One summer my friend across the alley, well, almost directly across, had a huge pile of dirt in his backyard when I went over to visit.  It just appeared there.  I think his dad brought dirt in to put in a lawn.  In the meantime we found the dirt good for digging; the big kids were not content to make roads for little toy cars, no, they dug a pit and ran a tunnel about 20 feet.  Actually they dug a pit with a trench, covered the trench with boards, then put dirt on top of everything.  Like a bunker, it had little pieces of wood sticking out of the walls with birthday candles for light.  I remember jumping through the tractor tire that formed the rim of the pit, then scrambling back to the rear of the tunnel.  Some damn mishap caused a parent to fill in our bunker, but not before Ronny, the big kid across the alley, gave me some tobacco rolling papers.  He didn’t tell me what they were originally for, but he said I could write notes on the little pages.  

 

Combing through SS Leopoldville documents

Old email messages:  I kept all in a folder.  The last time I heard from Bill Moomey was 3/7/2012.  Now he is dead. 

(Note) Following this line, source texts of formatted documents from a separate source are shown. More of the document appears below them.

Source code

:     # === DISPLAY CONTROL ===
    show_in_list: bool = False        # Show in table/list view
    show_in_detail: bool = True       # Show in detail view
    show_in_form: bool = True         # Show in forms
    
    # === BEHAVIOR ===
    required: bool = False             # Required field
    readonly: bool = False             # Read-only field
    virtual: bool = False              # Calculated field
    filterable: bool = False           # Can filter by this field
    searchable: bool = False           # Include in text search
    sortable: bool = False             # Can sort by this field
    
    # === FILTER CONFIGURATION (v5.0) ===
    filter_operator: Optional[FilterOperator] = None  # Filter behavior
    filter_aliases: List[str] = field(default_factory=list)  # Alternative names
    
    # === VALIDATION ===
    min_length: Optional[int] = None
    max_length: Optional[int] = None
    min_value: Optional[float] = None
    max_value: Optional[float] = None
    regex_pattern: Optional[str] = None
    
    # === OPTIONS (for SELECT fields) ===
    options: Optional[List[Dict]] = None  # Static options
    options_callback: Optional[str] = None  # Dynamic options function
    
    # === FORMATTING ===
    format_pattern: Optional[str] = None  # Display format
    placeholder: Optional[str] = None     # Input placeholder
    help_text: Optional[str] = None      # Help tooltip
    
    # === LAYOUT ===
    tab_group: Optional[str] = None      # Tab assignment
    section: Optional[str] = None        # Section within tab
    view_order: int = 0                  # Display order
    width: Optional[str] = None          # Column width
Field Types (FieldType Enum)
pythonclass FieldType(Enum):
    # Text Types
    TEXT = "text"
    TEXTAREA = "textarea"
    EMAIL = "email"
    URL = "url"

Bill was a close army buddy of Carl Ralph Bonde Jr., my uncle killed when the SS Leopoldville was sunk by a U-boat torpedo Christmas Eve, 1944.

 

Hi Daniel  I got on emeil today for the first time in several days.  Was happy to see that you had a bio of Carl on there.  I have read it and it is very interesting.  However, there is one thing that I wonder about.  You say that he was only five foot tall and barely a 100 pounds when he entered the army.  The Carl that I remember was about my size give or take an inch or two and a pound or two.I was 5′ 9″ and weighed in at around 165.  I never fekt like I was taller or heavier than Carl.  I don’t know how important that is but that is my memory.

 

What else is going on in your life?  We are hanging in there. Our age  is showing more all the time but we feel real blessed to be able to be in our own home and taking care of ourselves without outside help.  I was 88 last Sept. and Doris will be 88 in May.  When someone asks how are you doing I simply say slow and steady but good.  My sister who will be 95 in May moved into an assisted living facility last Saturday, and seems to be happy about that.

 

I guess I don’t have anything else to talk about so take care and keep in touch.